Quando se busca a consolidação de novas práticas, é comum uma maior lentidão no seu processo de assimilação e reconhecimento das mesmas, da sua legitimidade e registro como "trabalho" profissional. Outro aspecto importante refere-se à qualidade (adequação técnico-científica)16 do procedimento executado, podendo essa implantação variar entre os municípios, sendo necessária, portanto, a definição de padrões nacionais que possam nortear a execução dessas ações de responsabilidade do nível local. O Pacto da Atenção Básica 2002 é uma tentativa nesse sentido, na medida em que estabelece três indicadores de saúde bucal: 1) a cobertura da primeira consulta odontológica; 2) a razão entre os procedimentos coletivos e a população de 0-14 anos; e 3) a proporção entre as exodontias e as ações básicas individuais.17 O primeiro indicador está relacionado à tentativa de ampliar o acesso aos serviços odontológicos; o segundo, de aumentar a cobertura e realização dos procedimentos coletivos nos municípios; e o terceiro, de incentivar ações menos mutiladoras. Quanto à população de referência para os procedimentos coletivos, não está claro, porém, se será a de 0-14 anos ou apenas aquela de 5-14 anos, conforme utilização neste estudo. Outro aspecto refere-se à definição de parâmetros nacionais de consulta e/ou procedimento/ habitante/ano, bem como ao número adequado de procedimentos coletivos/habitante/ano. A realização de um comitê de experts, como propõe Donabedian,16 seria uma estratégia bastante útil para se buscar uma adequação técnico-científica aos novos indicadores propostos pelo Pacto da Atenção Básica, bem como por este estudo em particular.

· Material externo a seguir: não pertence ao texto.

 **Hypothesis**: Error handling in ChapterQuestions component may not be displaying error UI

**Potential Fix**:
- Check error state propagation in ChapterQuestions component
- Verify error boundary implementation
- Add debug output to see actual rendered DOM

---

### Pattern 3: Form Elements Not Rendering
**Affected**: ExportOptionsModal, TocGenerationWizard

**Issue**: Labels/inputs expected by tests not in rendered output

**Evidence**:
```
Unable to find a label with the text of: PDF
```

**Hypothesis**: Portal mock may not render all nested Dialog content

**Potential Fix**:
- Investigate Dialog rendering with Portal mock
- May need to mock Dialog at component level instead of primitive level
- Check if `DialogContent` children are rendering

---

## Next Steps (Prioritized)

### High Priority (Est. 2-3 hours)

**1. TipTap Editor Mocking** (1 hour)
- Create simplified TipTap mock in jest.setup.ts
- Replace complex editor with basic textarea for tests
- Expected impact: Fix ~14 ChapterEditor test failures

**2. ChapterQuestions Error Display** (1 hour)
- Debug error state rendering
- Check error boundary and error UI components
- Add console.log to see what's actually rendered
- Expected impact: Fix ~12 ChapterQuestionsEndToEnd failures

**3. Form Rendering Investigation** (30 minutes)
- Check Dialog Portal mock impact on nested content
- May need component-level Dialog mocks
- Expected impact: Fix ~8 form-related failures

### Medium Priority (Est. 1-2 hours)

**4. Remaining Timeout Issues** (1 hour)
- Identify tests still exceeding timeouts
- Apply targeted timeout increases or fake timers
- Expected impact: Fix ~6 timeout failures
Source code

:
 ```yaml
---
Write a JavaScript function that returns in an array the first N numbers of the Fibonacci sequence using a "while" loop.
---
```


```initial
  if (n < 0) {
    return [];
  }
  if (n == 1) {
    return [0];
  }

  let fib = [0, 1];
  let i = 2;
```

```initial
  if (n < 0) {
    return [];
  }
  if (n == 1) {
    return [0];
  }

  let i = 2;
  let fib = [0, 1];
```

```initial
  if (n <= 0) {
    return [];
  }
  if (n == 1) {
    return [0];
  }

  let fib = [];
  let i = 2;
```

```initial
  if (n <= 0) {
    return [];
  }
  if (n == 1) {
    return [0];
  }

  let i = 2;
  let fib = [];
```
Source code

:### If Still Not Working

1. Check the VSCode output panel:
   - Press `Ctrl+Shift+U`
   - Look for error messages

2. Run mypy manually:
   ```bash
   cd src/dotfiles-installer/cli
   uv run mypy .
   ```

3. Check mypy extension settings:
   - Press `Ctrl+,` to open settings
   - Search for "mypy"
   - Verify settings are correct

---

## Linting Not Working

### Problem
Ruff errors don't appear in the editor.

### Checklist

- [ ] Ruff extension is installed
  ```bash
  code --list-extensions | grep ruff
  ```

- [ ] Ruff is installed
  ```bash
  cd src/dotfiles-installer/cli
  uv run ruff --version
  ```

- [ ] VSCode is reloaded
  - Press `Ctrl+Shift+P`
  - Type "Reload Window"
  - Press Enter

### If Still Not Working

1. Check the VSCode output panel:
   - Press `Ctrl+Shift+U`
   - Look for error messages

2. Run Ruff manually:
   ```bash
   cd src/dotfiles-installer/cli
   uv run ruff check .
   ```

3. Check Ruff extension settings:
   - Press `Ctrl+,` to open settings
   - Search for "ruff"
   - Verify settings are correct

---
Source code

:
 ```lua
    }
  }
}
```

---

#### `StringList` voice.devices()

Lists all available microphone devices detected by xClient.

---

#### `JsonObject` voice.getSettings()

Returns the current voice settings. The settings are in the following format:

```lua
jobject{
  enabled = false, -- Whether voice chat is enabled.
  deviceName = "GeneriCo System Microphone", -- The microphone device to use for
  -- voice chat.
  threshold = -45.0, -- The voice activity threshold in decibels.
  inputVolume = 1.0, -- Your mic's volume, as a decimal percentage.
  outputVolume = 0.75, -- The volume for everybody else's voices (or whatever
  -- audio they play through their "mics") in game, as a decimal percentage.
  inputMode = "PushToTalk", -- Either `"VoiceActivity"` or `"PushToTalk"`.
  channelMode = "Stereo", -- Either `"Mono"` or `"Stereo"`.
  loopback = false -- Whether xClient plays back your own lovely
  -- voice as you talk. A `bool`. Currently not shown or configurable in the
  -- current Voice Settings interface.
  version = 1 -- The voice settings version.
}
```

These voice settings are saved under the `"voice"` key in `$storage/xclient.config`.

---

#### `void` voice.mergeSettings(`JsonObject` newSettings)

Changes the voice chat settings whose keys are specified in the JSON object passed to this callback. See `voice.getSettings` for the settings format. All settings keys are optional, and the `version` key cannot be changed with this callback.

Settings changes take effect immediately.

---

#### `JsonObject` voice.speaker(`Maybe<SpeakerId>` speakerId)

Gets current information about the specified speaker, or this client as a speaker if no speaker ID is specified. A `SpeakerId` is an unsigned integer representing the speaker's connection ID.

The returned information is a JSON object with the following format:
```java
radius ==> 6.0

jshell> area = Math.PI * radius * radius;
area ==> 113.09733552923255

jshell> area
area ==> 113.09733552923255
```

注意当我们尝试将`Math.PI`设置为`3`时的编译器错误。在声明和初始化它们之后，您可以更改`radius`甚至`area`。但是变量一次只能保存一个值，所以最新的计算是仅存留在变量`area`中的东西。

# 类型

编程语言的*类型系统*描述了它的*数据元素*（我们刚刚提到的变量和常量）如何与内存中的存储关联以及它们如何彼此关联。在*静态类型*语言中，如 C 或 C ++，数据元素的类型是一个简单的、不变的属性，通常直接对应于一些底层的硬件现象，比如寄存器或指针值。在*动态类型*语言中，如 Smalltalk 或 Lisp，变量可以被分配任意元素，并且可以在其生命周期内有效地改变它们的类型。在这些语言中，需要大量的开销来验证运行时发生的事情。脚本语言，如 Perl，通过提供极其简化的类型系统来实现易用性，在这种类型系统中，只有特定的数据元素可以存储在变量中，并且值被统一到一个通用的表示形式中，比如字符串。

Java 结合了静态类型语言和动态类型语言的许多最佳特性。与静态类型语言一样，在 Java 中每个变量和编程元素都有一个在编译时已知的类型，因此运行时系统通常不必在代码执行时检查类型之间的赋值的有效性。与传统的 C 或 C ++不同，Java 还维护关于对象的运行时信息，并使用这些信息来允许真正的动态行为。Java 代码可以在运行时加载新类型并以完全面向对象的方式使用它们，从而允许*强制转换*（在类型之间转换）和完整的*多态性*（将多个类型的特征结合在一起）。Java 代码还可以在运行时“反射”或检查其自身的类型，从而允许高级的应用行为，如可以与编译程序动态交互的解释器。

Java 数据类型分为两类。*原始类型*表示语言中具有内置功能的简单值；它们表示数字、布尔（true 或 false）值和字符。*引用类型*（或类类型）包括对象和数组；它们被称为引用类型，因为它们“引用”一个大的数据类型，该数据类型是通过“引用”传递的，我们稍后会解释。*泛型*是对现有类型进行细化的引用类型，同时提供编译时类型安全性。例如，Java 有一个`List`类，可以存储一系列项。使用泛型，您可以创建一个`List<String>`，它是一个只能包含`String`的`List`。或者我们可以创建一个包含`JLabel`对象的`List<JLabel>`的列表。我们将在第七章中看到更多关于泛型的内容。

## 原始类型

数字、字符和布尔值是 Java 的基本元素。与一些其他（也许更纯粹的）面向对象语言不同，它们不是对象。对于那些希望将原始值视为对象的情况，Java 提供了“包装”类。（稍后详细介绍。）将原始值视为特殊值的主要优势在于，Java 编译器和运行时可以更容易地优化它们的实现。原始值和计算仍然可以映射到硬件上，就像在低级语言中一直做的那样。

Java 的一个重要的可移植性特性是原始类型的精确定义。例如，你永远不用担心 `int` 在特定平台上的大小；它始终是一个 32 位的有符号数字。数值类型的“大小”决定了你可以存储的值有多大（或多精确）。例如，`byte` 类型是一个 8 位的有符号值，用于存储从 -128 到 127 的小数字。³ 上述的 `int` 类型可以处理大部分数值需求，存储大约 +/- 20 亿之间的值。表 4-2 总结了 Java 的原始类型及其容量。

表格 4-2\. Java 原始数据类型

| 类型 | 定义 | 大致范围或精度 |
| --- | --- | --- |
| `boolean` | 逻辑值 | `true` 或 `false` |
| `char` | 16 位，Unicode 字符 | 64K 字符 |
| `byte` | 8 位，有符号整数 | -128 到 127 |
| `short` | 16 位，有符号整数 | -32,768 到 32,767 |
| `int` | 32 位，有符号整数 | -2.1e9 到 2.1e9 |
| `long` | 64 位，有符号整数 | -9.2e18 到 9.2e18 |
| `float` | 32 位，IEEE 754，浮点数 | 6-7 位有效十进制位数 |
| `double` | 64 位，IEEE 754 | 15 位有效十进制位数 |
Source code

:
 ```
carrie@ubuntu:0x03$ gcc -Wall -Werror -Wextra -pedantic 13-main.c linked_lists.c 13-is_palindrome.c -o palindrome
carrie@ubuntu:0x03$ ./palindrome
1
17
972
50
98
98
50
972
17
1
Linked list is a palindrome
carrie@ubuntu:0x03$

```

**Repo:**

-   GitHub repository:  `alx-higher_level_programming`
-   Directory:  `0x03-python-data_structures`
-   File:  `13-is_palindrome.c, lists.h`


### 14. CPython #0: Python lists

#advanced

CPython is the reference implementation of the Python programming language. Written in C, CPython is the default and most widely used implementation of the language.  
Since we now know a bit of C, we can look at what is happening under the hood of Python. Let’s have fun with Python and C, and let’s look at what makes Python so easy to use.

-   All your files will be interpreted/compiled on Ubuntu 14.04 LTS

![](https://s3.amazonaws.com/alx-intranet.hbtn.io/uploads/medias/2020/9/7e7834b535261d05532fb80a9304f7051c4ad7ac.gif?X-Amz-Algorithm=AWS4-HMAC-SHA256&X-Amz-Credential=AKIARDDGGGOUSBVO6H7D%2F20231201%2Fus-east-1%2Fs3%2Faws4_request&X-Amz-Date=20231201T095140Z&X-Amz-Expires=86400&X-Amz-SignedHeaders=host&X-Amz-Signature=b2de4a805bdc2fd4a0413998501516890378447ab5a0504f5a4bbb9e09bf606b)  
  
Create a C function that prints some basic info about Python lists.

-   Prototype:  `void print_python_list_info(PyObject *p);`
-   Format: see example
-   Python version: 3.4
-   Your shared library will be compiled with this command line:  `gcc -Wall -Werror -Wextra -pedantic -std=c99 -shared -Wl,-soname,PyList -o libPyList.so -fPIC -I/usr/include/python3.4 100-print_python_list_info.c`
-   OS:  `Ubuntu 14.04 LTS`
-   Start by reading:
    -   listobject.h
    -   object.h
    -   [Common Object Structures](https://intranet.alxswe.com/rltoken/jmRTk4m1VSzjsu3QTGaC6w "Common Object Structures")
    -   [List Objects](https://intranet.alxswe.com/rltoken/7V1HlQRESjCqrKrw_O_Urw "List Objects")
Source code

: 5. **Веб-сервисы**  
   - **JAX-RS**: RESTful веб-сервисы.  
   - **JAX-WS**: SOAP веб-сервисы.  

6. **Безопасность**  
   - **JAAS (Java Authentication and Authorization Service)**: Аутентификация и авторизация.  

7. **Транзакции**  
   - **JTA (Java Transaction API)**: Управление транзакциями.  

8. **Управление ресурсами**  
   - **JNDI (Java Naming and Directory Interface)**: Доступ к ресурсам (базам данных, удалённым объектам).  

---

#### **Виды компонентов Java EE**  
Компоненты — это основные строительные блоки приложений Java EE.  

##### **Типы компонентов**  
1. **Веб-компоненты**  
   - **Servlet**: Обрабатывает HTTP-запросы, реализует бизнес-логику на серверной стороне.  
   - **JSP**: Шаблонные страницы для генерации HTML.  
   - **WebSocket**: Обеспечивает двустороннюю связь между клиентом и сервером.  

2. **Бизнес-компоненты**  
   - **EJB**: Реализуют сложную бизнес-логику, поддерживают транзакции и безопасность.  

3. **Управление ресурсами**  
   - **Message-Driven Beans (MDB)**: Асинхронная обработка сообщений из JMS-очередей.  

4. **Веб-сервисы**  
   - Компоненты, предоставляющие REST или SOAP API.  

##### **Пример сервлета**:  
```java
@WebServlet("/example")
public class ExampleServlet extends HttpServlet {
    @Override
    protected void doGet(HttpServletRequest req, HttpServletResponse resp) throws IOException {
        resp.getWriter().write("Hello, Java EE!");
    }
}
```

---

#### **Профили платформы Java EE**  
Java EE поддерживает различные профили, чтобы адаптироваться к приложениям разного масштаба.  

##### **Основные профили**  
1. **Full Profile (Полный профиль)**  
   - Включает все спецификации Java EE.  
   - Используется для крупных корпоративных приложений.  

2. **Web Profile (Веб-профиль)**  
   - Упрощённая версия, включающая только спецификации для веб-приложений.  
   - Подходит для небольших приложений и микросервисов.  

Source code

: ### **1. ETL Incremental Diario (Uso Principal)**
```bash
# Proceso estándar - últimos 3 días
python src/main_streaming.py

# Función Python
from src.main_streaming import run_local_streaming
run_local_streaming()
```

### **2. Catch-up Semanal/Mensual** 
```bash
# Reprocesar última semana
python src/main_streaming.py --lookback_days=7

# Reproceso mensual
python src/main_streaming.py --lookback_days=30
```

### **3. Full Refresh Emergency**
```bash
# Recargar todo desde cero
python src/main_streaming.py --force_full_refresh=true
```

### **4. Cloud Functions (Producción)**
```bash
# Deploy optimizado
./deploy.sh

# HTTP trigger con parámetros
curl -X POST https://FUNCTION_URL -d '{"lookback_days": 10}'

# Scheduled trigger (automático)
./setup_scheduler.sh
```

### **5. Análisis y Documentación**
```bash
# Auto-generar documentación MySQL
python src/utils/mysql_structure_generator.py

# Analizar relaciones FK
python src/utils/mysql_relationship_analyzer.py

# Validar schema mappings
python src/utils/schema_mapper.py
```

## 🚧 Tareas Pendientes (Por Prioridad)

As informações só podem contribuir para o desenvolvimento de modelos de atenção à saúde mediante a análise dos seus dados, se há um adequado preenchimento dos instrumentos, registro e armazenamento seguros, fluxo de dados até o processamento no tempo estabelecido, sua consolidação, análise e difusão.3 Faz-se necessário o treinamento dos profissionais de saúde para o correto preenchimento dos instrumentos de registro de dados de saúde, sua sensibilização sobre a importância dos sistemas de informação e de como utilizar esses dados na análise e difusão das informações; e, finalmente, a capacitação dos gestores dos serviços, profissionais de saúde e usuários para a tomada de decisões.